= Arnold Heredia =

Arnold Heredia is a Roman Catholic priest who was born in Karachi, Pakistan in 1940. He attended the Christ the King Seminary (Pakistan) and was ordained a priest of the Roman Catholic Archdiocese of Karachi in 1965. Among his pastoral work he served tribal people in the interior of Sindh province.

== Biography ==
In 1969 Father Heredia founded the Pakistan Christian Industrial Service in collaboration with Lee Lybarger and others.
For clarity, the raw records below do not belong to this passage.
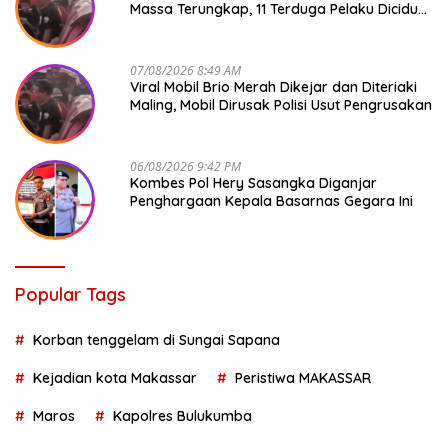
Massa Terungkap, 11 Terduga Pelaku Diciduk
Polisi
07/08/2026 8:49 AM
Viral Mobil Brio Merah Dikejar dan Diteriaki
Maling, Mobil Dirusak Polisi Usut Pengrusakan
06/08/2026 9:42 PM
Kombes Pol Hery Sasangka Diganjar
Penghargaan Kepala Basarnas Gegara Ini
Popular Tags
Korban tenggelam di Sungai Sapana
Kejadian kota Makassar
Peristiwa MAKASSAR
Maros
Kapolres Bulukumba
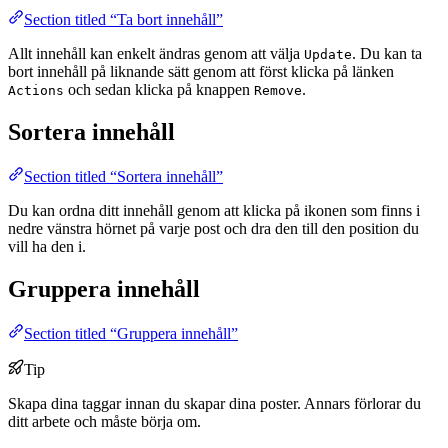
Section titled “Ta bort innehåll”
Allt innehåll kan enkelt ändras genom att välja
. Du kan ta
Update
bort innehåll på liknande sätt genom att först klicka på länken
och sedan klicka på knappen
.
Actions
Remove
Sortera innehåll
Section titled “Sortera innehåll”
Du kan ordna ditt innehåll genom att klicka på ikonen som finns i
nedre vänstra hörnet på varje post och dra den till den position du
vill ha den i.
Gruppera innehåll
Section titled “Gruppera innehåll”
Tip
Skapa dina taggar innan du skapar dina poster. Annars förlorar du
ditt arbete och måste börja om.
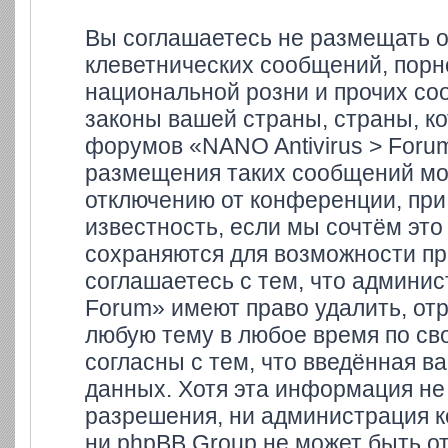
Вы соглашаетесь не размещать 
клеветнических сообщений, порн
национальной розни и прочих со
законы вашей страны, страны, ко
форумов «NANO Antivirus > Foru
размещения таких сообщений мо
отключению от конференции, при
известность, если мы сочтём это
сохраняются для возможности пр
соглашаетесь с тем, что админи
Forum» имеют право удалить, отр
любую тему в любое время по св
согласны с тем, что введённая в
данных. Хотя эта информация не
разрешения, ни администрация к
ни phpBB Group не может быть от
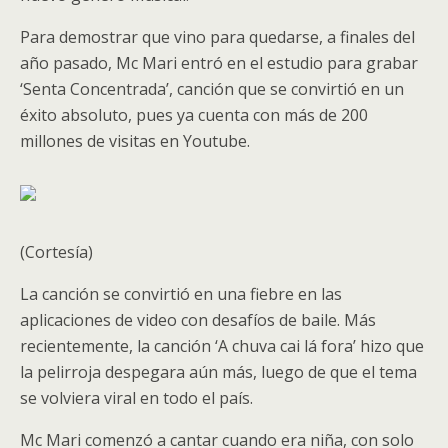
Para demostrar que vino para quedarse, a finales del
año pasado, Mc Mari entró en el estudio para grabar
‘Senta Concentrada’, canción que se convirtió en un
éxito absoluto, pues ya cuenta con más de 200
millones de visitas en Youtube.
(Cortesía)
La canción se convirtió en una fiebre en las
aplicaciones de video con desafíos de baile. Más
recientemente, la canción ‘A chuva cai lá fora’ hizo que
la pelirroja despegara aún más, luego de que el tema
se volviera viral en todo el país.
Mc Mari comenzó a cantar cuando era niña, con solo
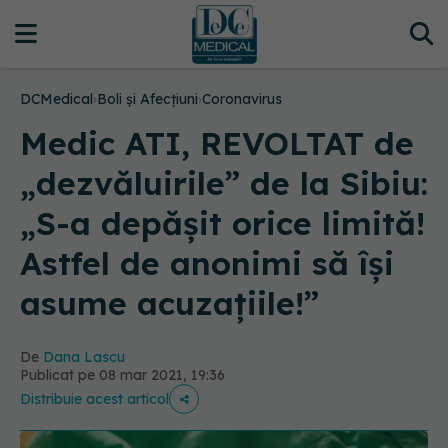
DCMedical
›
Boli și Afecțiuni
›
Coronavirus
Medic ATI, REVOLTAT de
„dezvăluirile” de la Sibiu:
„S-a depășit orice limită!
Astfel de anonimi să își
asume acuzațiile!”
De
Dana Lascu
Publicat pe 08 mar 2021, 19:36
Distribuie acest articol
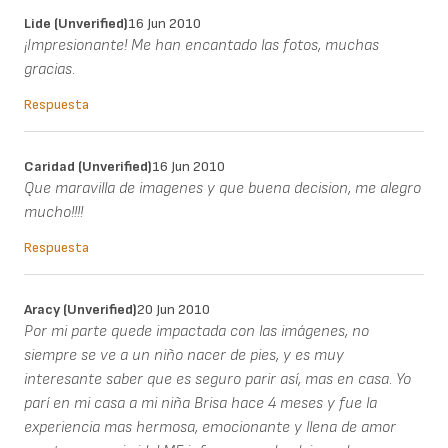
Lide (unverified)
16 Jun 2010
¡Impresionante! Me han encantado las fotos, muchas
gracias.
Respuesta
Caridad (unverified)
16 Jun 2010
Que maravilla de imagenes y que buena decision, me alegro
mucho!!!!
Respuesta
Aracy (unverified)
20 Jun 2010
Por mi parte quede impactada con las imágenes, no
siempre se ve a un niño nacer de pies, y es muy
interesante saber que es seguro parir así, mas en casa. Yo
parí en mi casa a mi niña Brisa hace 4 meses y fue la
experiencia mas hermosa, emocionante y llena de amor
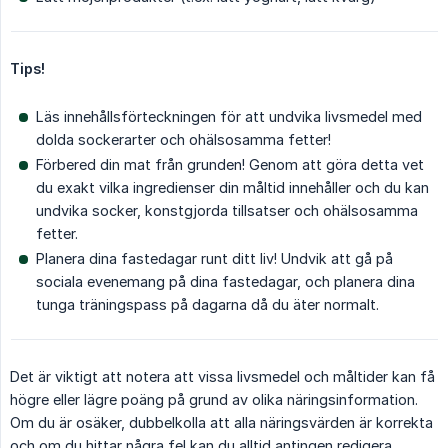
Tips!
Läs innehållsförteckningen för att undvika livsmedel med
dolda sockerarter och ohälsosamma fetter!
Förbered din mat från grunden! Genom att göra detta vet
du exakt vilka ingredienser din måltid innehåller och du kan
undvika socker, konstgjorda tillsatser och ohälsosamma
fetter.
Planera dina fastedagar runt ditt liv! Undvik att gå på
sociala evenemang på dina fastedagar, och planera dina
tunga träningspass på dagarna då du äter normalt.
Det är viktigt att notera att vissa livsmedel och måltider kan få
högre eller lägre poäng på grund av olika näringsinformation.
Om du är osäker, dubbelkolla att alla näringsvärden är korrekta
och om du hittar några fel kan du alltid antingen redigera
Inspired by the collaboration within the Christian Conference of Asia (CCA), he helped establish Idara-e-Amn-o-Insaf (justice and peace commission) in 1972. While at St. Francis Parish, Karachi, he launched a program on adult education and social development. He also published a monthly Urdu-language pamphlet, "Sawera" (dawn) which, later on, developed into "Jafakash," the Idara's magazine for workers.

In recognition of his commitment to the cause of human rights in Pakistan, Father Heredia has been elected a member of the Central Committee of the Human Rights Commission of Pakistan in 1988.

Father Heredia has also served as Rector of the Christ the King Seminary.

A book written by Father Heredia, "Lok Tanzeem Sazi" (organizing people) was published in 2000.

Fr. Heredia was among 17 protestors arrested and detained in Karachi on 10 January 2001. He was taking part in an anti-"Blasphemy Laws" protest held under the auspices of the All Faith Spiritual Movement in Karachi. He was released on 17 January 2001.

Since 2005 he has been serving as the Parish Priest of Saint Peter's Church, Epping, Australia.

In 2016, he set up an organisation LinCoN (Links & Consolidation Network) to help refugees from Pakistan resettle in safer environments.